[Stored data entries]
####
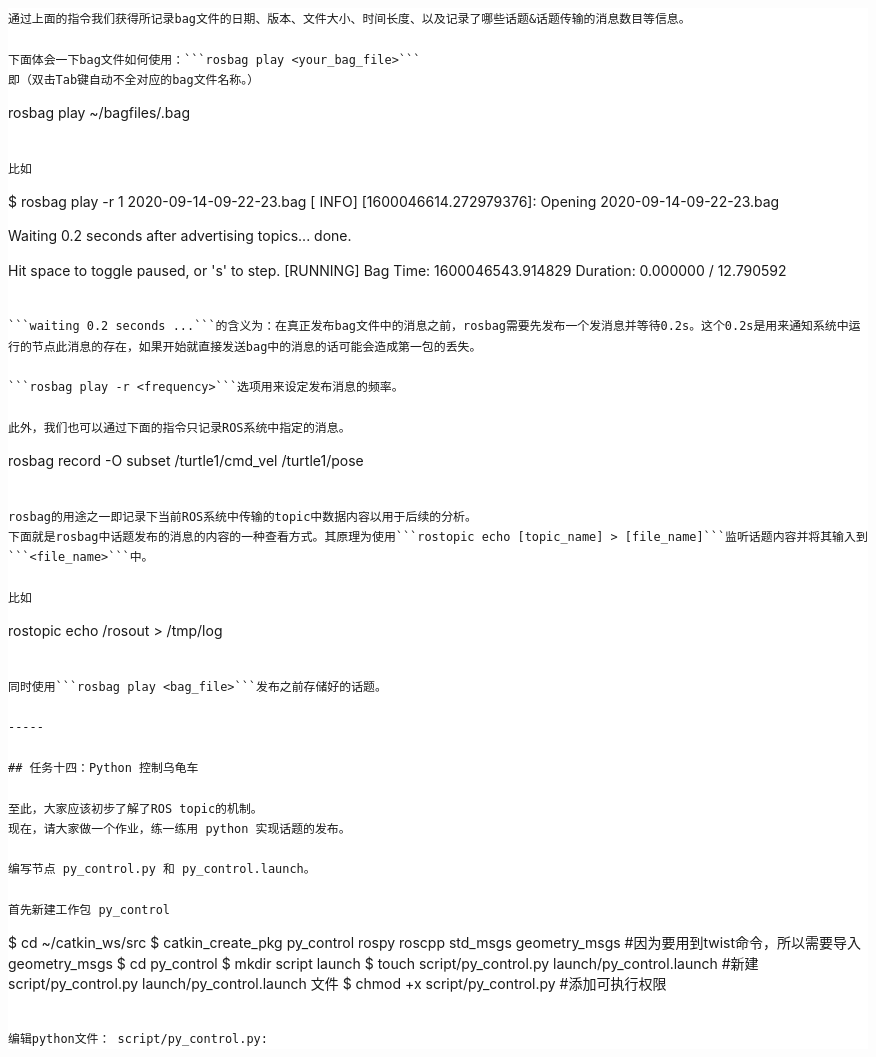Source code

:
 ```
通过上面的指令我们获得所记录bag文件的日期、版本、文件大小、时间长度、以及记录了哪些话题&话题传输的消息数目等信息。

下面体会一下bag文件如何使用：```rosbag play <your_bag_file>```
即（双击Tab键自动不全对应的bag文件名称。）

```
rosbag play ~/bagfiles/<name>.bag
```

比如
```
$ rosbag play -r 1 2020-09-14-09-22-23.bag
[ INFO] [1600046614.272979376]: Opening 2020-09-14-09-22-23.bag

Waiting 0.2 seconds after advertising topics... done.

Hit space to toggle paused, or 's' to step.
[RUNNING]  Bag Time: 1600046543.914829   Duration: 0.000000 / 12.790592
```

```waiting 0.2 seconds ...```的含义为：在真正发布bag文件中的消息之前，rosbag需要先发布一个发消息并等待0.2s。这个0.2s是用来通知系统中运行的节点此消息的存在，如果开始就直接发送bag中的消息的话可能会造成第一包的丢失。

```rosbag play -r <frequency>```选项用来设定发布消息的频率。

此外，我们也可以通过下面的指令只记录ROS系统中指定的消息。

```
rosbag record -O subset /turtle1/cmd_vel /turtle1/pose
```

rosbag的用途之一即记录下当前ROS系统中传输的topic中数据内容以用于后续的分析。
下面就是rosbag中话题发布的消息的内容的一种查看方式。其原理为使用```rostopic echo [topic_name] > [file_name]```监听话题内容并将其输入到```<file_name>```中。

比如

```
rostopic echo /rosout > /tmp/log
```

同时使用```rosbag play <bag_file>```发布之前存储好的话题。

-----

## 任务十四：Python 控制乌龟车

至此，大家应该初步了解了ROS topic的机制。
现在，请大家做一个作业，练一练用 python 实现话题的发布。

编写节点 py_control.py 和 py_control.launch。

首先新建工作包 py_control

```
$ cd ~/catkin_ws/src
$ catkin_create_pkg py_control rospy roscpp std_msgs geometry_msgs #因为要用到twist命令，所以需要导入 geometry_msgs
$ cd py_control
$ mkdir script launch
$ touch script/py_control.py launch/py_control.launch #新建 script/py_control.py launch/py_control.launch 文件
$ chmod +x script/py_control.py #添加可执行权限
```

编辑python文件： script/py_control.py:

```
####
Problem statement: Answer with one number only, the count of lines in the entries above that hold the string "script".

Response to the task: 4